17 granular permissions cover all sensitive operations:
| Permission | Controls |
|---|---|
war.view |
View war scoreboard and attack history |
war.manage |
Start/stop war tracking, modify war settings |
war.payout |
View and modify payout calculations |
oc.view |
View organized crime status and slots |
oc.manage |
Assign members to OC slots, initiate OCs |
chain.view |
View chain reports and member stats |
chain.manage |
Start/stop chain tracking |
member.view |
View member profiles and activity |
member.manage |
Modify member settings, force-refresh data |
finance.view |
View faction financial summaries |
finance.manage |
Log rewards, approve payouts |
discord.view |
View Discord webhook configuration |
discord.manage |
Configure webhook URLs, notification rules |
config.view |
View faction settings and rank configuration |
config.manage |
Modify rank-permission mappings |
audit.view |
View audit log |
admin |
Full access, manage faction registration |
Faction leaders configure which in-game position maps to which permissions via the RankConfig entity. Middleware on every API route checks the requesting user's permissions before proceeding.
Background Workers
Torn API Worker
The largest worker at approximately 910 lines. Responsible for all communication with the Torn API.
Polling Schedule:
| Endpoint | Interval | Rationale |
|---|---|---|
| Members list | 5 minutes | Activity detection, stat tracking |
| War attacks (attacksfull) | 30 seconds | Near-real-time war scoreboard |
| OC status | 2 minutes | Readiness notifications |
| Market prices | 15 minutes | Payout value calculations |
Rate Limiting:
The Torn API allows 100 requests per minute per key. The worker implements a token bucket algorithm backed by Redis:
Redis Key: ratelimit:{apiKey}
Algorithm: Token bucket (100 tokens, refill 100/min)
Before each API call:
1. MULTI
2. Check token count
3. Decrement if available
4. EXEC
5. If no tokens: delay until next refill window
Multiple factions share the same worker process but each faction's polling uses its own designated API key, keeping rate limits isolated per key.
Incremental Data Fetching:
War attack data uses timestamp-based deduplication. Each poll records the latest attack timestamp. The next poll requests only attacks after that timestamp. This avoids reprocessing thousands of duplicate records during a multi-hour war.

◇ ◇ ◇ ◇ ◇ ◇ ◇

## What the task requires
Please list each endpoint in the polling schedule of the permissions and workers text along with its polling interval. Answer from the permissions and workers text alone.

## Dataset section

◇ ◇ ◇ ◇ ◇ ◇ ◇

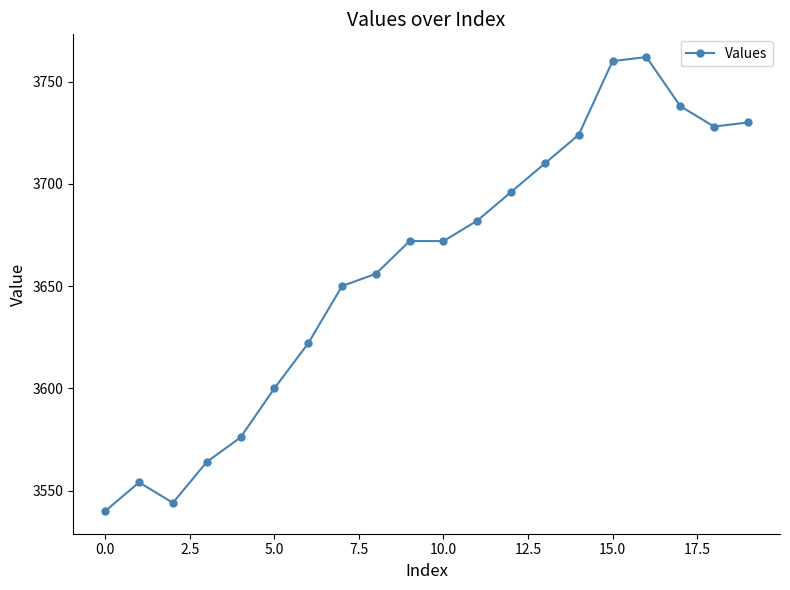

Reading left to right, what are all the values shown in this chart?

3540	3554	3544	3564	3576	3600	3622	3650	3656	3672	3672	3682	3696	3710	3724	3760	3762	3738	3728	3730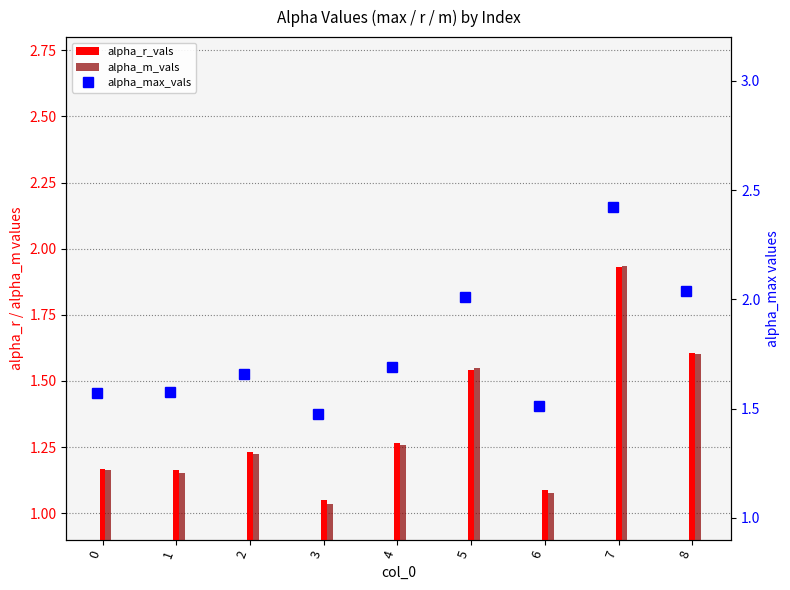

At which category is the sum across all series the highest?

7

◇ ◇ ◇ ◇ ◇ ◇ ◇

## The completed task
- Members list: 5 minutes
- War attacks (attacksfull): 30 seconds
- OC status: 2 minutes
- Market prices: 15 minutes